Abstract

A key feature of The Politics of the Body is its success in highlighting a series of contradictions within contemporary feminism, and some of its analysis certainly goes to the core of what ought to be contemporary feminism’s central political and epistemological agenda. The timeliness of Phipps’s critique of contemporary feminism is proved by the relevance of nuances in her arguments to various recent news stories, including the recent media coverage of the Oscar Pistorius case. Reading the book helped me revisit my feminist perspective on a diverse range of debates—including female genital cutting, honor killings, and the wearing of the hijab—and question increasingly popular positions on sex work where, as the author argues, “the original radicalism of [sex work] politics have been blurred by the mainstreaming and corporatizing of the sex industry” (p. 77). The book engages with significant questions; however, I am not certain (as the author herself recognizes) that it offers many answers.
The central thesis of this book is that in its current state, feminism faces a series of “problematic developments” informed by what she observes to be an increasing connection between feminism and the mainstream discourses of neoliberalism and neoconservativism. These challenging developments include a focus on women’s agency and identity at “the expense of examining framing structures” (p. 3); a feminist reluctance to return to “victim”-based rhetoric and instead appear to advance the neoliberal construct of individual responsibility; and, finally, a lack of structural critique within “radical” movements in the areas of sexuality and health that appear to often adopt practices of “the capitalist market [and] the material and discursive framing of contemporary femininities” (p. 3). Methodologically, the justification around the choice of case studies can initially appear arbitrary, though by the end of the book, the reader comes to recognize the links between the explored themes, appreciating what the author sees as a “genealogy” into the advancement of a “political sociology of the body” (p. 8).
In chapter one, we find an exploration of the links between women’s bodies and discourses of neoliberalism and neoconservativism. In this analysis, I was hoping to see a more historically bound comparison between neoliberalism and liberalism, particularly as the author seeks to trace a link between feminism and (neo)liberalism. In the second chapter, Phipps explores the contemporary controversies around instances of sexual violence and victimhood. She illustrates the impact of ideological hierarchies found within what can loosely be termed the “left,” whereby feminist activism appears to often fall secondary to other structurally based discourses (such as Anti-American rhetoric or socialist politics).
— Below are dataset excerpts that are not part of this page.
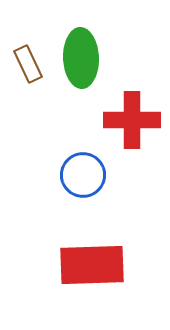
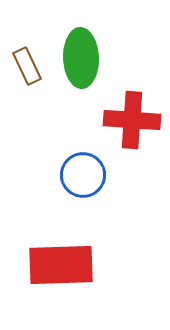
brown rectangle: moved 1 px left, 2 px down
red cross: rotated 4 degrees clockwise
red rectangle: moved 31 px left
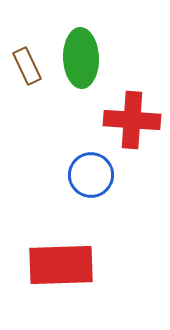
blue circle: moved 8 px right
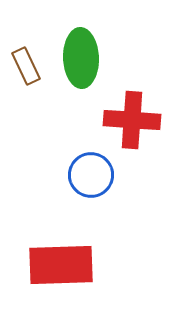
brown rectangle: moved 1 px left
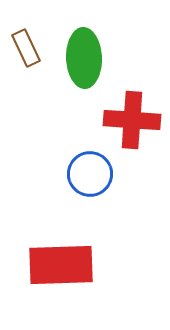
green ellipse: moved 3 px right
brown rectangle: moved 18 px up
blue circle: moved 1 px left, 1 px up
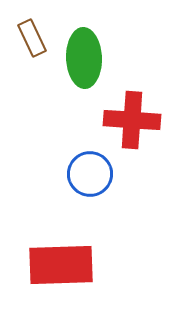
brown rectangle: moved 6 px right, 10 px up
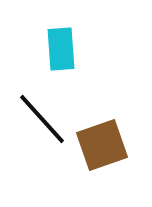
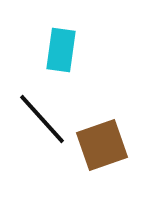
cyan rectangle: moved 1 px down; rotated 12 degrees clockwise
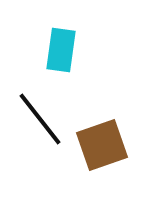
black line: moved 2 px left; rotated 4 degrees clockwise
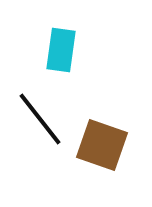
brown square: rotated 38 degrees clockwise
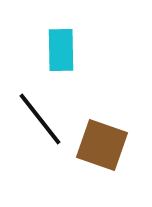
cyan rectangle: rotated 9 degrees counterclockwise
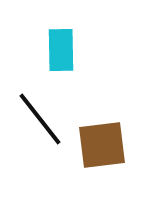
brown square: rotated 26 degrees counterclockwise
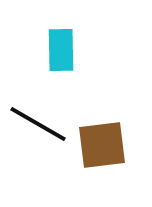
black line: moved 2 px left, 5 px down; rotated 22 degrees counterclockwise
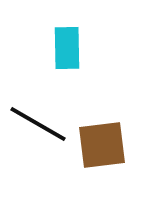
cyan rectangle: moved 6 px right, 2 px up
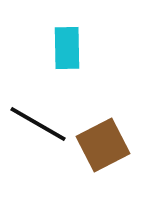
brown square: moved 1 px right; rotated 20 degrees counterclockwise
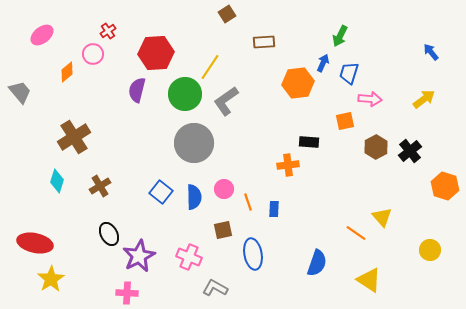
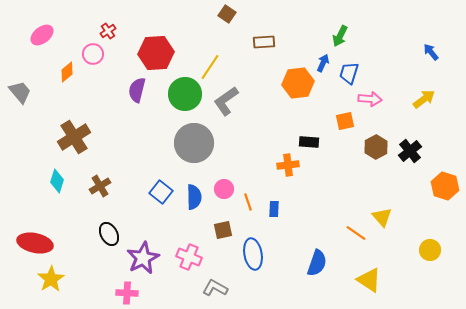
brown square at (227, 14): rotated 24 degrees counterclockwise
purple star at (139, 256): moved 4 px right, 2 px down
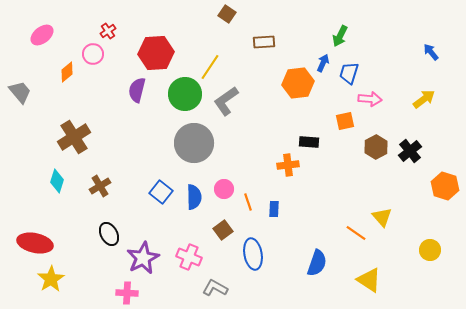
brown square at (223, 230): rotated 24 degrees counterclockwise
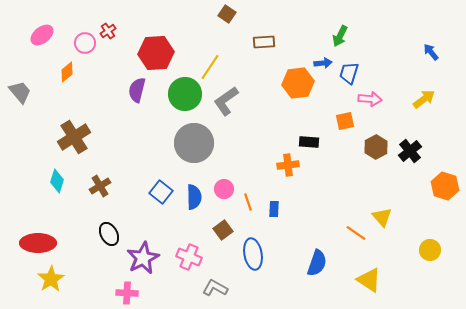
pink circle at (93, 54): moved 8 px left, 11 px up
blue arrow at (323, 63): rotated 60 degrees clockwise
red ellipse at (35, 243): moved 3 px right; rotated 12 degrees counterclockwise
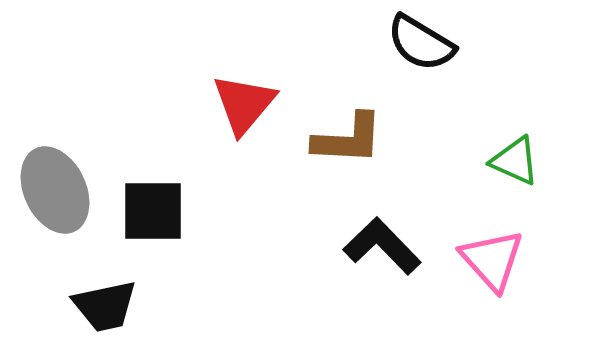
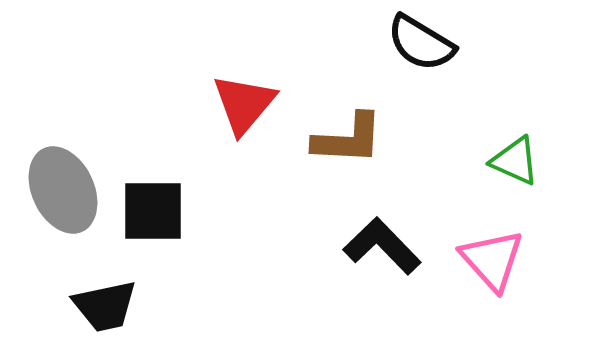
gray ellipse: moved 8 px right
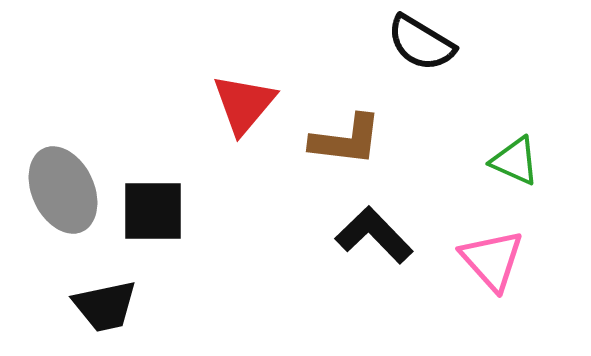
brown L-shape: moved 2 px left, 1 px down; rotated 4 degrees clockwise
black L-shape: moved 8 px left, 11 px up
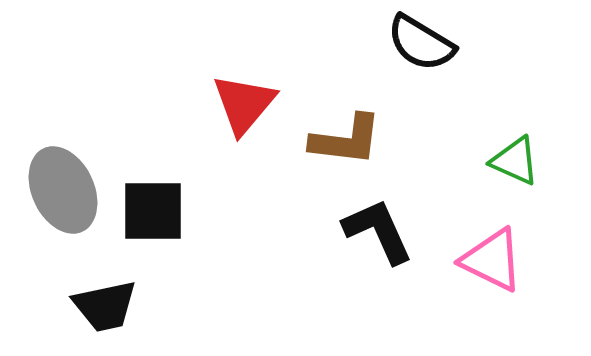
black L-shape: moved 4 px right, 4 px up; rotated 20 degrees clockwise
pink triangle: rotated 22 degrees counterclockwise
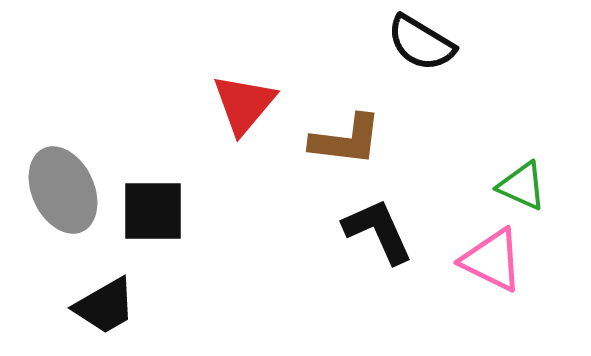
green triangle: moved 7 px right, 25 px down
black trapezoid: rotated 18 degrees counterclockwise
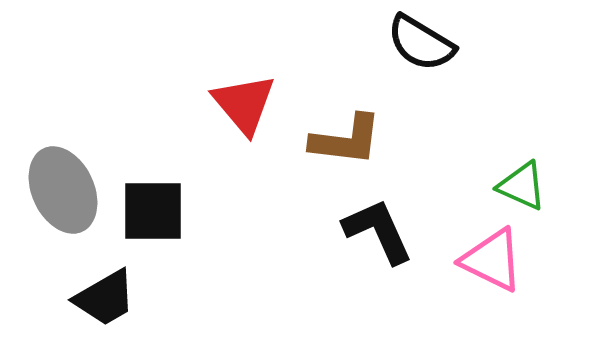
red triangle: rotated 20 degrees counterclockwise
black trapezoid: moved 8 px up
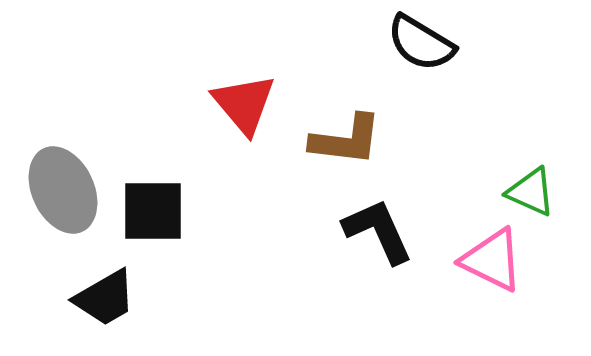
green triangle: moved 9 px right, 6 px down
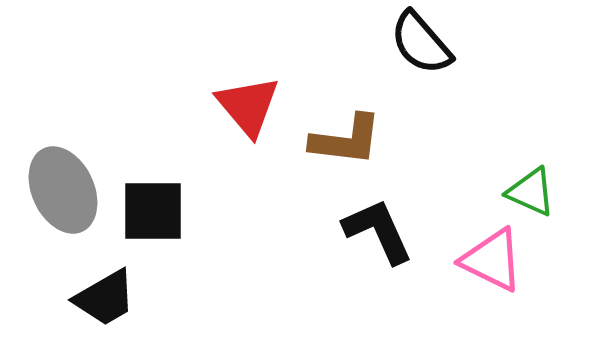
black semicircle: rotated 18 degrees clockwise
red triangle: moved 4 px right, 2 px down
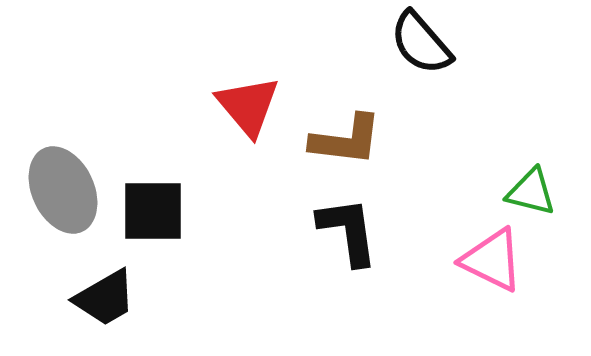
green triangle: rotated 10 degrees counterclockwise
black L-shape: moved 30 px left; rotated 16 degrees clockwise
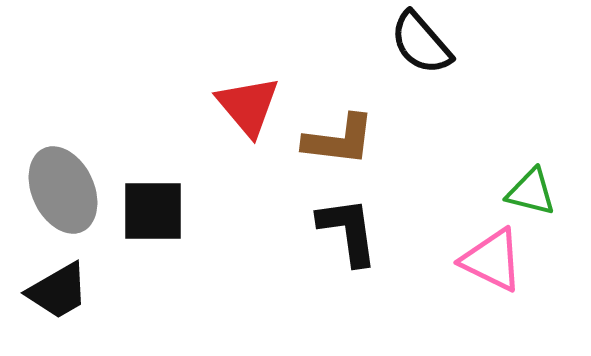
brown L-shape: moved 7 px left
black trapezoid: moved 47 px left, 7 px up
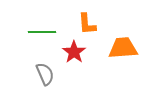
Less convincing, however, is her argument that, ensuing neoliberal discourse, feminists have moved away from a victim-focused agenda. Arguably, neoliberal discourse itself is increasingly focusing on a politics of victimization, as many examples in criminal justice politics and practice can reveal. Indeed, the (feminist) criminological literature has been tellingly reflexive in showing that discourses of individual responsibility and victimization often enmesh (rather than exist as a clear-cut duality). Thus, there is a relational and interactionist layer to such discourses of victimization and responsibility, which the author neglects at the expense of precision and empirical evidence, and which uncritically appears to advance a logic of law and order as the main way through which to tackle violence against women—arguably, a neoliberal/neoconservative position in itself. Similarly, in the theme explored by Phipps in chapter three, we see a daring critique of “third wave” feminists’ focus on intersections of difference when discussing the relationship between gender and Islam.
Overall, Phipps’s book is thought-provoking, caustic, and self-reflexive, as its wide range of themes reflect both breadth and depth in analytic scope. Phipps engages with concepts that have concerned feminist academics and activists for decades, and thus they should read this book. Although she appears skeptical of what she considers a postmodern pluralism that focuses excessively on issues of particularity, individuality, emotions, and identity, her focus on the female body can be seen as the best example of how the personal is actually political, not “an end in itself” (p. 138). The body’s particularities and lived experiences can expose the social and the structural, while still remaining sensitive to its situated biography and materiality. In other words, perhaps Phipps’s invitation to problematize some of the consequences of feminist engagement with postmodern concepts and methods is a necessary aspect of the movement’s reflexive project. Meanwhile, the suggestion that we ought to return to an intersectionally blind feminism that focuses exclusively on women’s oppression from a structural perspective is, for me, both dangerous and unnecessary, particularly when the binary of structure and agency can be—and has already been—mutually embodied in feminist theory, research, and activism.